What are Some Tricks to Remember Fatou's Lemma?

I like to think of the following pictures. The first two are $\int f_1$ and $\int f_2$ respectively, but even the smaller of these is larger than the area in the third picture, which is $\int \inf f_n$. Of course, Fatou's lemma is more subtle since we're talking about the limit infimum rather than just the minimum, but for the purpose of intuition this helps to make sure the inequalities go the right way.

I like to remember this by example; specifically let $f_n = \chi_{[n,n+1]}$. Then $\lim \inf f_n = 0$, and $\lim \inf \int f_n = 1$.

When you pass to the limit, you can lose mass (by pushing it off to infinity, as in Thomas Belulovich's example), but the inequality in Fatou's lemma says you cannot gain mass.

Here's the worst possible way to keep straight which direction the inequality goes: In a typical programming language strings are sorts alphabetically, so that for example "cat" < "dog", since "c" < "d". Observe that $$\text{IL < LI.}$$"Integral(limit) < Limit(integral)".

This is in my opinion extremely awful, because it has nothing to do with the math, just relies on a quirk of English spelling. However I have a great deal of respect for the person who pointed this out to me some years ago.

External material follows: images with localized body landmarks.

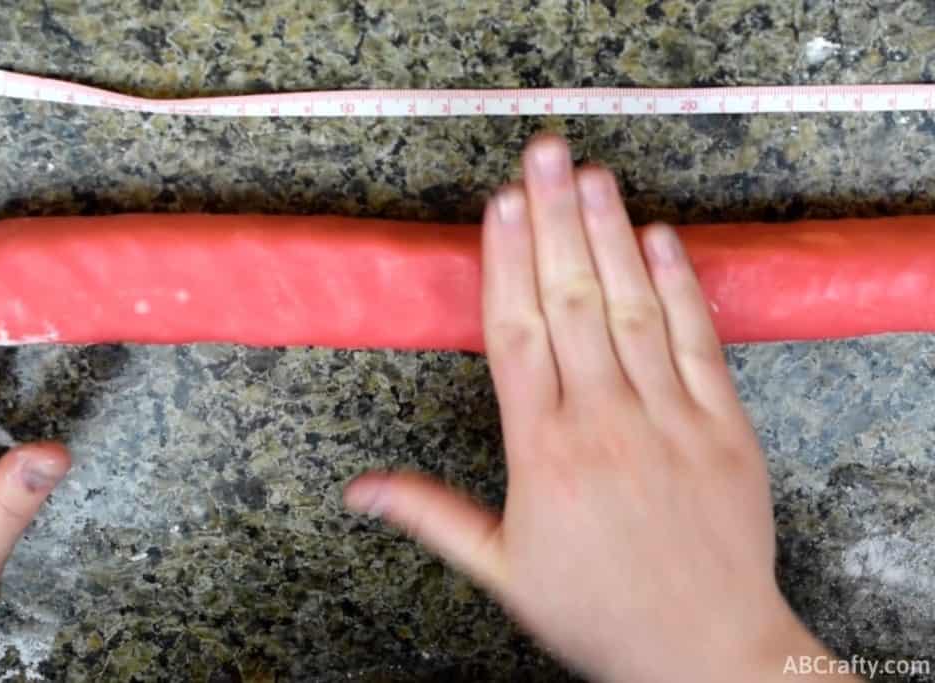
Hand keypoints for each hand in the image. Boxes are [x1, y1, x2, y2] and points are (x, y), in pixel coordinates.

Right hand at [345, 135, 854, 681]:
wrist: (704, 652)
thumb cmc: (598, 612)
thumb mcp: (501, 570)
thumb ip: (430, 515)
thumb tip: (358, 491)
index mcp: (543, 453)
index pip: (515, 335)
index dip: (506, 261)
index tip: (500, 205)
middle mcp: (603, 422)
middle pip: (570, 302)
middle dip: (553, 220)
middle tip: (541, 154)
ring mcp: (668, 419)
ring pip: (633, 310)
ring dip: (609, 236)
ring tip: (589, 176)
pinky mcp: (724, 427)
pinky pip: (700, 343)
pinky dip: (681, 286)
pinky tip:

He's a very smart guy and he says with a straight face that this is how he's always remembered it - so I thought I'd mention it for the benefit of anyone out there who happens to be like him.

I remember the chain of inequalities $$\int \liminf_{n\rightarrow \infty} f_n \mathrm{d}\mu \leq \liminf_{n\rightarrow \infty}\int f_n \mathrm{d} \mu \leq \limsup_{n\rightarrow \infty}\int f_n \mathrm{d} \mu \leq \int\limsup_{n\rightarrow \infty} f_n \mathrm{d} \mu $$ the middle of which is easy to remember and the rest can be easily deduced.